Ernest had heard the story many times but he becomingly asked:

“Which did you favour after that, Mamma?”

“Neither. While they fought I sat waiting with a young Lieutenant of the Guards. He was so sympathetic that I took no notice of either of them again.”

“I hope that you feel that I did my best, Mamma.”

“I do, Ernest. But I wish it had been Nick. Gout and all, I think he would have beat you.”

“Mamma, no man living could do more than I have done. I have been tossed like a billow on the brine. Mrs. Stroud is infatuated with Eden.”

Adeline thrust out her lips. “Then I will have something to say to her.”

By afternoon the breeze fell. It was hotter than ever. The brilliant breathless air enmeshed the countryside in a golden veil in which a thousand crickets, locusts and grasshoppers sang; the fluff of milkweed and pollen of goldenrod hung; the voices of farm workers and neigh of horses were muffled.

Eliza looked cool and collected but the poor bride, after a final encounter with the wedding breakfast, was crimson-faced and, as she herself said, in a lather of sweat. Eliza clothed her in a garment of talcum powder before squeezing her into the new silk dress.
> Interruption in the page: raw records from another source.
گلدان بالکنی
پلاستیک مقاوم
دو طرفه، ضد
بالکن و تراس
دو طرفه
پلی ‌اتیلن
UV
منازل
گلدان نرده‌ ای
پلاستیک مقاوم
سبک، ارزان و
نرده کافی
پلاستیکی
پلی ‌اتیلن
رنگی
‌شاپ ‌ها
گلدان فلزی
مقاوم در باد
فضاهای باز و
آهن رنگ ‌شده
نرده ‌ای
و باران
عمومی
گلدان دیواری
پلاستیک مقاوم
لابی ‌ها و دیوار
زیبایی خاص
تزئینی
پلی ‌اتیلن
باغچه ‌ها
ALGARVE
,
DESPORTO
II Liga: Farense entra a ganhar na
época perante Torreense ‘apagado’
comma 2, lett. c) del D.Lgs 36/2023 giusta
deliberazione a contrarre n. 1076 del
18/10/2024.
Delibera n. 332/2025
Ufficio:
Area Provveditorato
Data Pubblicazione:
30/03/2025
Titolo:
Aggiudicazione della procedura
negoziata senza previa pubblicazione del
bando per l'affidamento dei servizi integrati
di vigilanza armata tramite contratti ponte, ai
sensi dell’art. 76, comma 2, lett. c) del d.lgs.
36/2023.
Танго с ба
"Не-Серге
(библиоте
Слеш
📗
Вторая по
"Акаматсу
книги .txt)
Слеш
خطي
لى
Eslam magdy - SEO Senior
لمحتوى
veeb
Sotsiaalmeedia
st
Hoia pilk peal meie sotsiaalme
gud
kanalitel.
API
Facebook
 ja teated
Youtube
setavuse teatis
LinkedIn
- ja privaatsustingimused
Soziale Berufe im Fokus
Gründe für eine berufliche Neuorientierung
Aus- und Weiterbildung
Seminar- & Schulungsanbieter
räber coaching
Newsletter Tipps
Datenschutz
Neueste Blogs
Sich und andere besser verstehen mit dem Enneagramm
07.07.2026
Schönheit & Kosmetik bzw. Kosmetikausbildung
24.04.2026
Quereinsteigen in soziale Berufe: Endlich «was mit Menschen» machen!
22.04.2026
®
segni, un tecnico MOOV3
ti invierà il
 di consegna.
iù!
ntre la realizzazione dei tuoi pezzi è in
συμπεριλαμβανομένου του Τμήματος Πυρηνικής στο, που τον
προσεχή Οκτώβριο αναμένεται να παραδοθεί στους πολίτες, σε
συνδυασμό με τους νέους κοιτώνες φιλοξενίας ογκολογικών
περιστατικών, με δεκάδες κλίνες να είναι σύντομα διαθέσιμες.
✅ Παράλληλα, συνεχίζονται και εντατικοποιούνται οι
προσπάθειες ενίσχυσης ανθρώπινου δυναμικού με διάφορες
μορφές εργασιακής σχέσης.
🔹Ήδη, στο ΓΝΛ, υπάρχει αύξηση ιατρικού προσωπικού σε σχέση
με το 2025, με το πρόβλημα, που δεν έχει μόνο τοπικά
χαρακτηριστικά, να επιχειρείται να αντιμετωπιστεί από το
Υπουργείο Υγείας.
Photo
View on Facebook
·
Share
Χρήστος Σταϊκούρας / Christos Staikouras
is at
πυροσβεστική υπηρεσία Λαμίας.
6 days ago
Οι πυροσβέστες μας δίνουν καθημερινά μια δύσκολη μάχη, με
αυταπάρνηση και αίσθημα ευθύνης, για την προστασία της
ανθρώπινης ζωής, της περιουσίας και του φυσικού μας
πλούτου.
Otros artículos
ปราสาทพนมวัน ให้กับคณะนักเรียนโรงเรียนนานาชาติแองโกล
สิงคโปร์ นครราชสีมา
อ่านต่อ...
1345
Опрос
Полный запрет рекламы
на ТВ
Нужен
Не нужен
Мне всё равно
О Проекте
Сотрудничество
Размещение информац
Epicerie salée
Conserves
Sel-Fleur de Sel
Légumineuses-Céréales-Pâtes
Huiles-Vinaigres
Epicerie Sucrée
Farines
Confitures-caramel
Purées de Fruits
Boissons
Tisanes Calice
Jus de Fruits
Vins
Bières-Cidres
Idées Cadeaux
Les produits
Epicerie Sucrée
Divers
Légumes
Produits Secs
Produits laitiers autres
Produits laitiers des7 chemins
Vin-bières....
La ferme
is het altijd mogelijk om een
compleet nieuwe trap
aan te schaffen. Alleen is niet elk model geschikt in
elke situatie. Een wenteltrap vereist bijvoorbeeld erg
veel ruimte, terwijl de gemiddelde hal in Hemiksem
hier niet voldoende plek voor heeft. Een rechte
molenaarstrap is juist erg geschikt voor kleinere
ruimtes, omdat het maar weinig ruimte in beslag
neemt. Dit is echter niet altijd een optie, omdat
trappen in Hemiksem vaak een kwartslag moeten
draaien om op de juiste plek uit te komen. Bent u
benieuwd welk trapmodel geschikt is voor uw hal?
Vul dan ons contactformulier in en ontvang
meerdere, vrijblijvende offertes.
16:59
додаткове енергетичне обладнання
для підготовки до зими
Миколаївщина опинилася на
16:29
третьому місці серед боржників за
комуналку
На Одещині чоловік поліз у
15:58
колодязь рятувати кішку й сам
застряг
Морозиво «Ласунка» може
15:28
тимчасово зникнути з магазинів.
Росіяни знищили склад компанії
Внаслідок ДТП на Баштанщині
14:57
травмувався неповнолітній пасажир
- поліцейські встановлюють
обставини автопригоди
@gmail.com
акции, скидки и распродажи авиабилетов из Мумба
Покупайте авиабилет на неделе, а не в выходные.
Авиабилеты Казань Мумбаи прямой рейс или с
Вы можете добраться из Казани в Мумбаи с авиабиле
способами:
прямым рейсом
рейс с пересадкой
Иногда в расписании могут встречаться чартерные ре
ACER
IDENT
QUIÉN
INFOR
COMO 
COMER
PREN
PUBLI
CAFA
As for Rags, he was wearing a morning suit which had been Renny’s before the War. A tailor had cut it down for him but it still was somewhat long in leg and sleeve, and the tails almost reached his knees. However, the tailor had made a good job of the shoulders and, as this part was all Rags saw of himself in the small looking glass in his room, he was in a state of high satisfaction. He was pallid as the bride was flushed, as spare as she was full bosomed, as composed as she was flustered.

Rags walked across the fields to the church with a Cockney groom with whom he had struck up a friendship. Renny drove the bride in the dogcart. He was to give her away. Eden took Meg and his younger brothers in the car, while old Hodge, the coachman, drove the carriage wherein sat Adeline, Ernest and little Wakefield.

There were a number of people already in the church when they arrived, for work on farm and in stables had ceased for the occasion. The friends of the family were in the front pews. There was a scattering of people from the village in the back of the church.

Eden slid into a pew beside Mrs. Stroud who was sitting alone. He made facetious remarks to her under his breath about the groom’s costume, the bride’s colour and the company in general. Rags was just
not
comic as he stood waiting by the chancel steps. But there was a dignity about him, a
savoir faire
, that induced the negative.

Miss Pink, having scrubbed her hands with her pocket handkerchief, fervently produced the wedding march on the organ. Adeline craned her neck, while holding Wakefield close, to watch the approach of the bride. Renny, wearing the austere expression of a father who is not positive that he is giving his daughter to a man worthy of her, led the cook up the aisle. She suddenly bloomed into a shy and trustful bride. She savoured every moment of this greatest day of her life. As they passed Adeline, Wakefield struggled on her knee.

“I want to go too!” his little voice piped.

“Hush,” she admonished him and pressed his face against the crepe of her veil.

Eden whispered to Mrs. Stroud — “What if it were you and me!”

She coloured deeply and her fingers touched his hand that lay on the seat between them.

Piers whispered to Finch — “I wonder if Eden changed his pants!”

Finch gave a suffocated giggle. The sound of it horrified him. Then he heard himself give another. He clenched his hands till his nails hurt him. The back of his not too well washed neck grew red. He shook with giggles. Meg looked across Piers at him and beckoned. He clambered across Piers’s knees and sat on Meg’s other side. When he dared raise his eyes he beheld Mr. Fennel, the Rector, performing the last of the ceremony.